General information
- Type: Agricultural aircraft
- National origin: Ukraine
- Manufacturer: Skyline
- Designer: Viktor Vashchenko
- Number built: 1 by 2012

History
- First flight: May 2010

= Skyline SL-122 Bdzhilka =

The Skyline SL-122 Bdzhilka (Бджілка, bee) is a twin engine agricultural spray aircraft designed and built in Ukraine and first flown in 2010.

==Design and development==
The SL-122 is designed for crop spraying. It is a high-wing monoplane with an unswept, constant chord wing with square wing tips braced with a single strut to the lower fuselage on each side. The wing has flaps and automatic slats for low speed flight. Two 73.5 kW Rotax 912 ULS2 liquid cooled flat four engines are mounted over and ahead of the wing leading edge, as close together as the disks of the three blade propellers allow.
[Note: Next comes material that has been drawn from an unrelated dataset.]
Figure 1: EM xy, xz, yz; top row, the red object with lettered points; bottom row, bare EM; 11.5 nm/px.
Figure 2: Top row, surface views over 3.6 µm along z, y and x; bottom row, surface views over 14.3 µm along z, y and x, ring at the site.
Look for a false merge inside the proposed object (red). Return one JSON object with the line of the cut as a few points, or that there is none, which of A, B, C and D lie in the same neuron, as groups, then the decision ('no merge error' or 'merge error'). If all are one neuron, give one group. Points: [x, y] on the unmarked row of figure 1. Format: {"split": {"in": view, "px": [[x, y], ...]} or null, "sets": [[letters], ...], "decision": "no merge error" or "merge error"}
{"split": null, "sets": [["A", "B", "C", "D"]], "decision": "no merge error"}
The fuselage of the SL-122 is flat sided and deep. There are two tandem seats in the underwing cabin, which is fully glazed all around. Its rectangular tailplane is mounted on top of the fuselage, below a straight tapered fin and rudder. The Pchelka has a fixed, conventional undercarriage; V-struts hinged to the lower fuselage support the mainwheels at the outer ends of bungee cord sprung half axles from the fuselage underside. There is a cantilever, steerable tailwheel.

The SL-122 has a 250 L (55 Imp gal; 66 US gal) tank for agricultural spray liquid and can treat 200 ha (494 acres) per hour in 37 m (121 ft) swathes.
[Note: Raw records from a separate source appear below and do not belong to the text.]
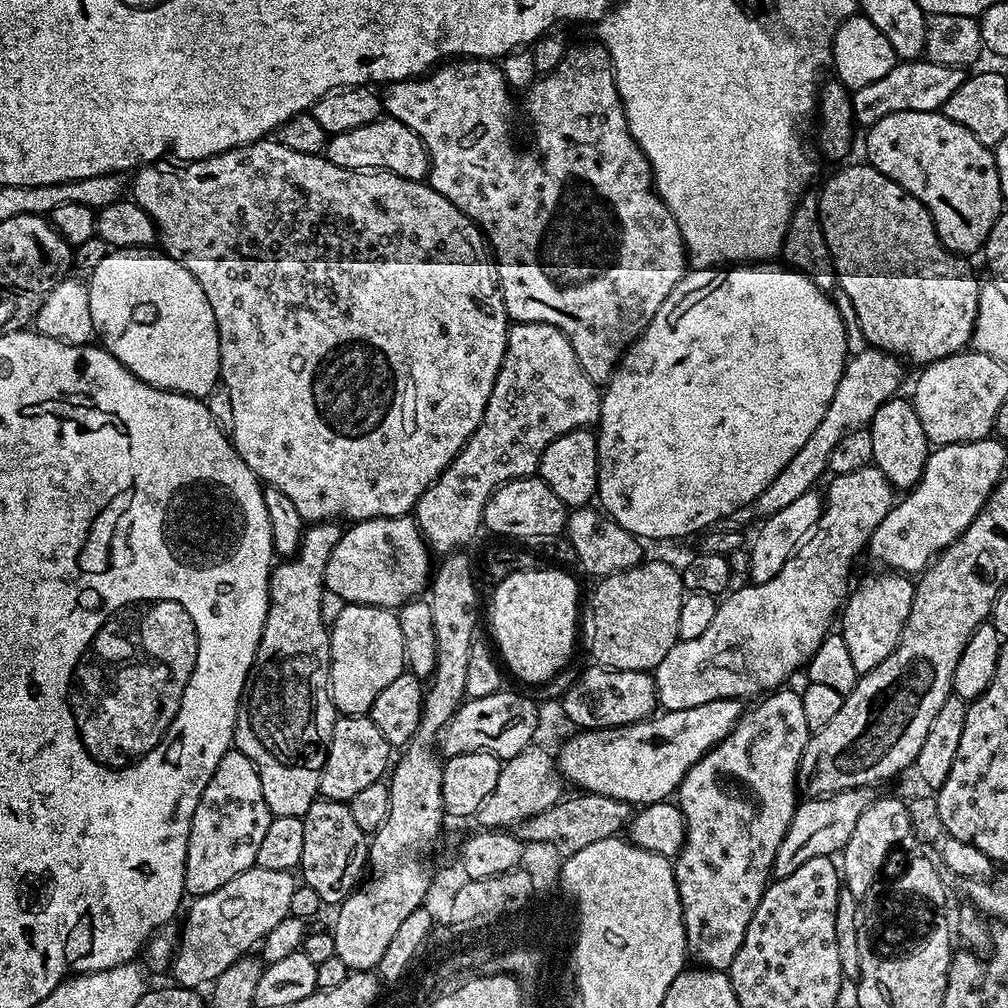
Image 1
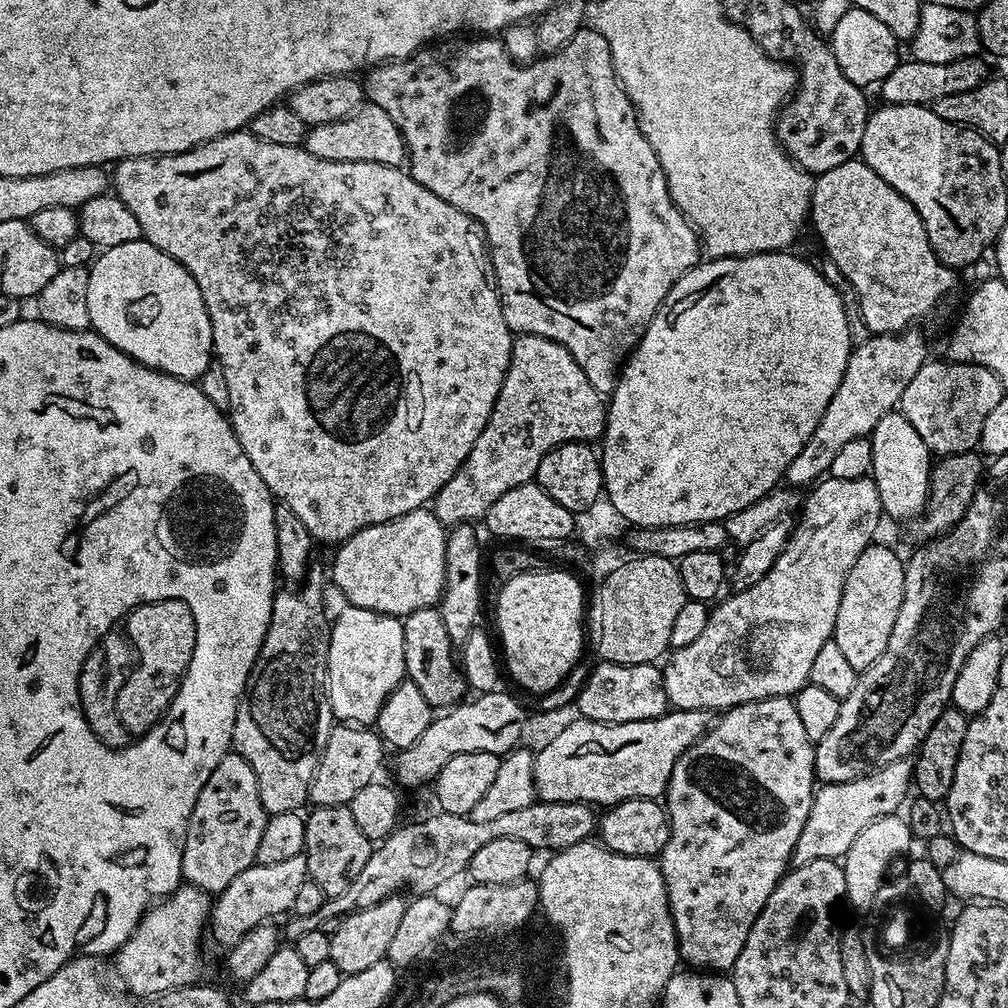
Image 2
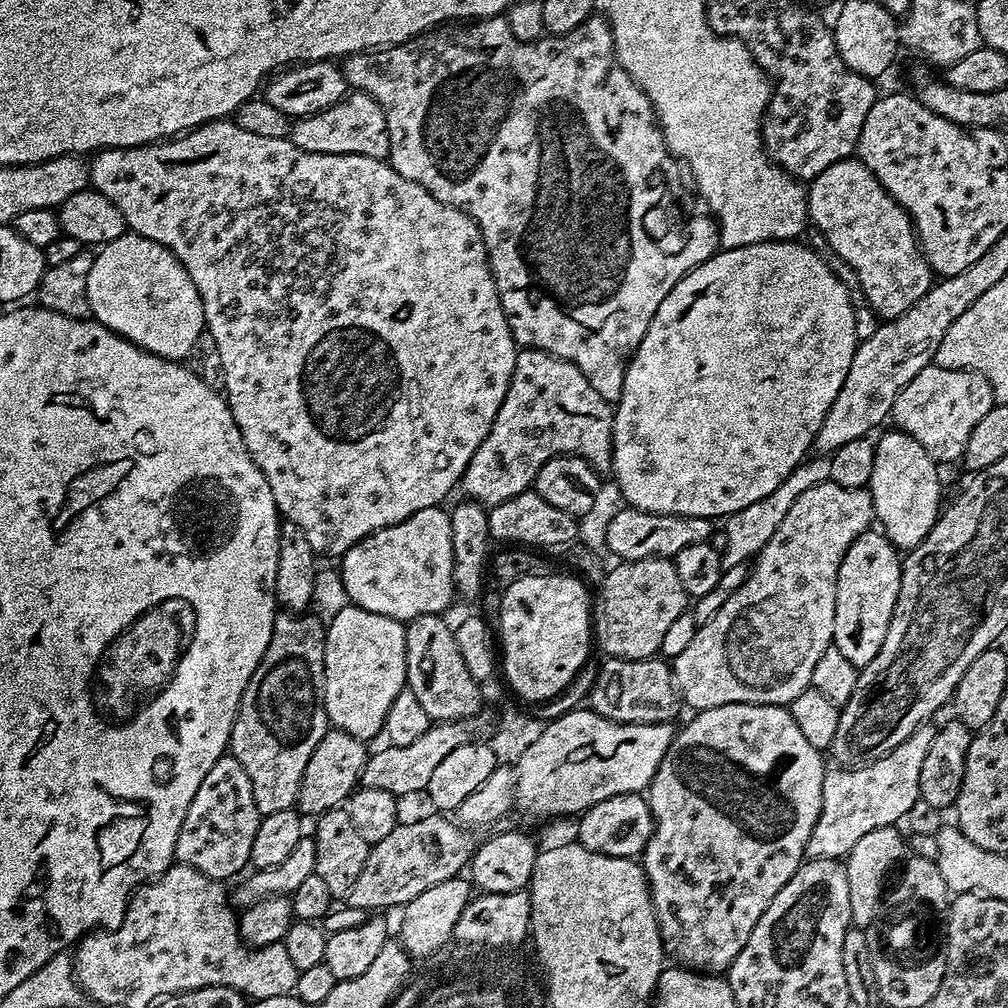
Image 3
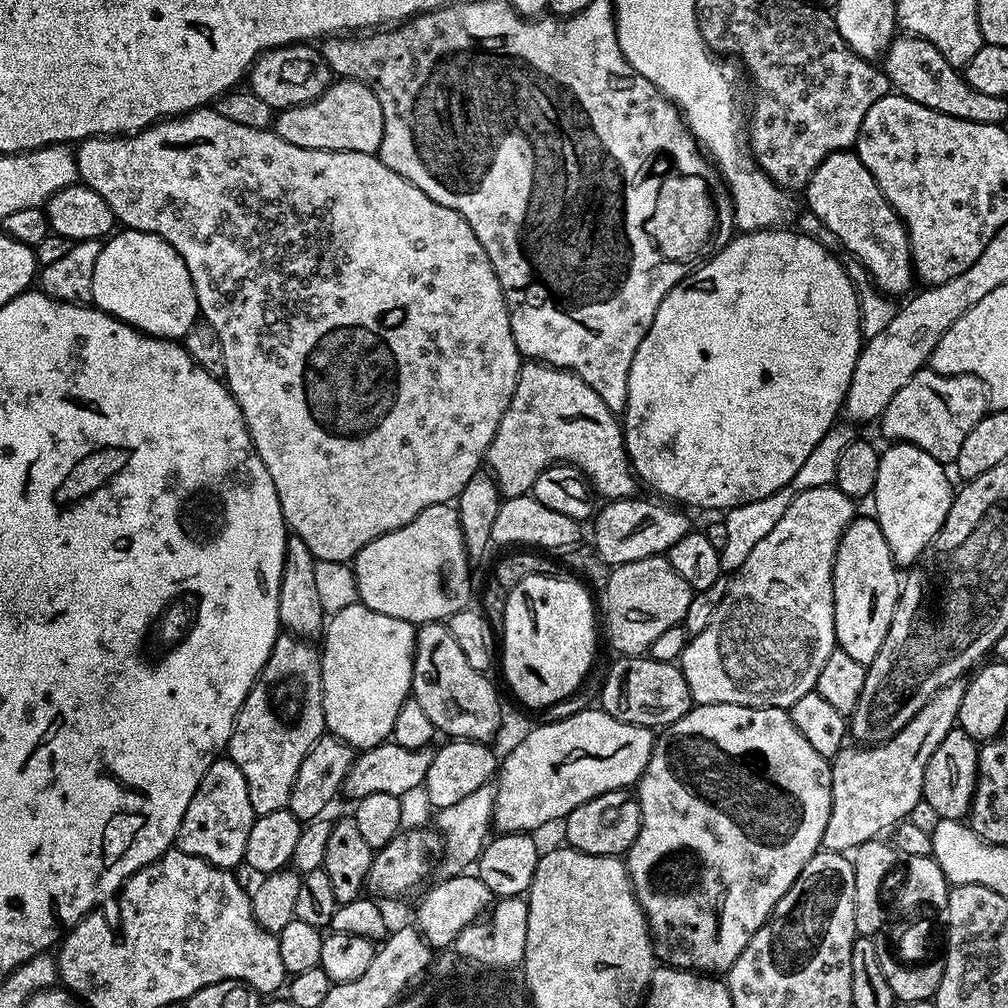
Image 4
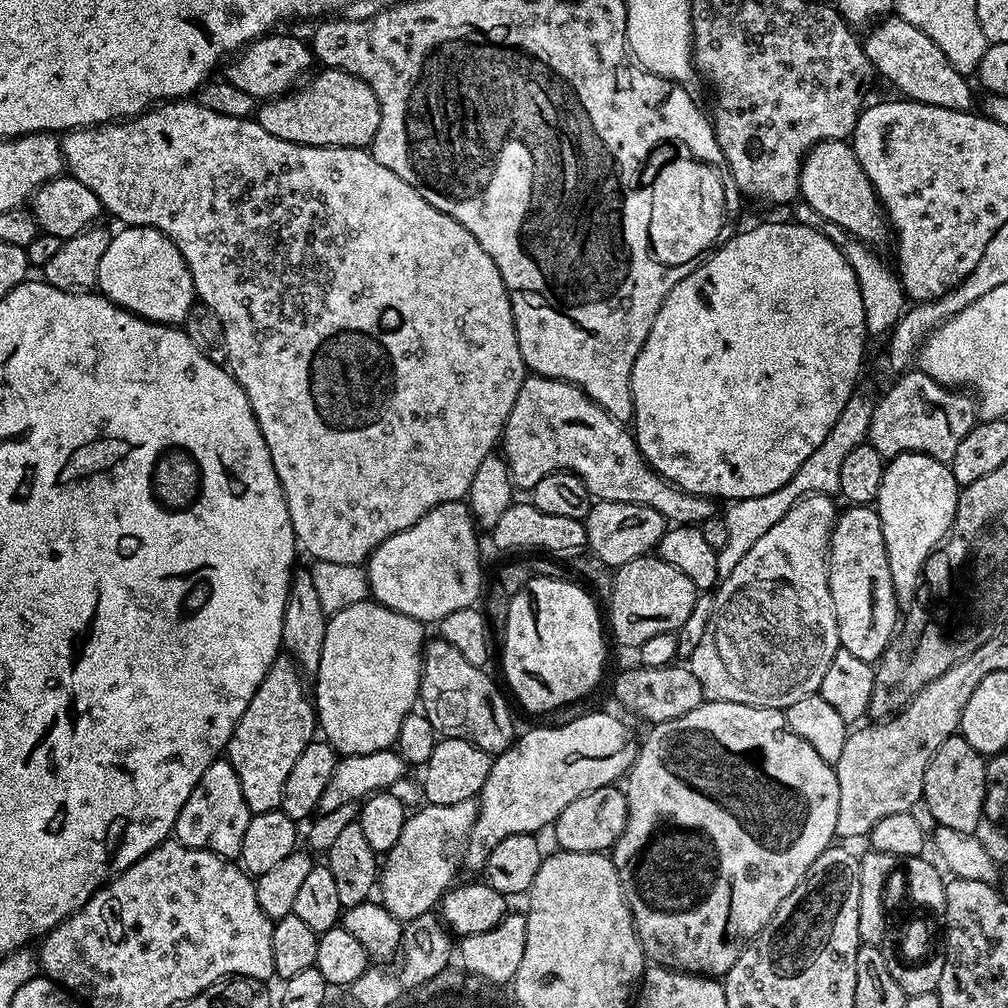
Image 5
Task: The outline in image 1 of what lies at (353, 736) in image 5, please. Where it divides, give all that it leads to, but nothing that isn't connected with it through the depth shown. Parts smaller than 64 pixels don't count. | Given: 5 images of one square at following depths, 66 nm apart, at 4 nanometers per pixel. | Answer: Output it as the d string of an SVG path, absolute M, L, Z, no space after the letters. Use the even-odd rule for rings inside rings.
M345 604L344 609L338 615L337 620L330 625L330 635L332 637L332 663L328 665L328 691L332 694L332 704L336 708L339 715L367 716L372 711L372 707L374 706L374 698L378 698L378 693L380 693L380 691L382 691L382 689L385 688L385 686L390 682L394 682L394 678L398 678L398 674L402 674L406 671L400 617L391 608L375 608L369 604Z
It first flew in May 2010 and made its public debut a month later in Zhytomyr.

==Operational history==
No sales were reported by 2012, though the prototype had been put on the market.

==Variants==
- SL-122
  Agricultural aircraft.
- SL-124
  Projected four seat transport, unflown late 2012.
- SL-125
  Projected amphibious variant, unflown late 2012.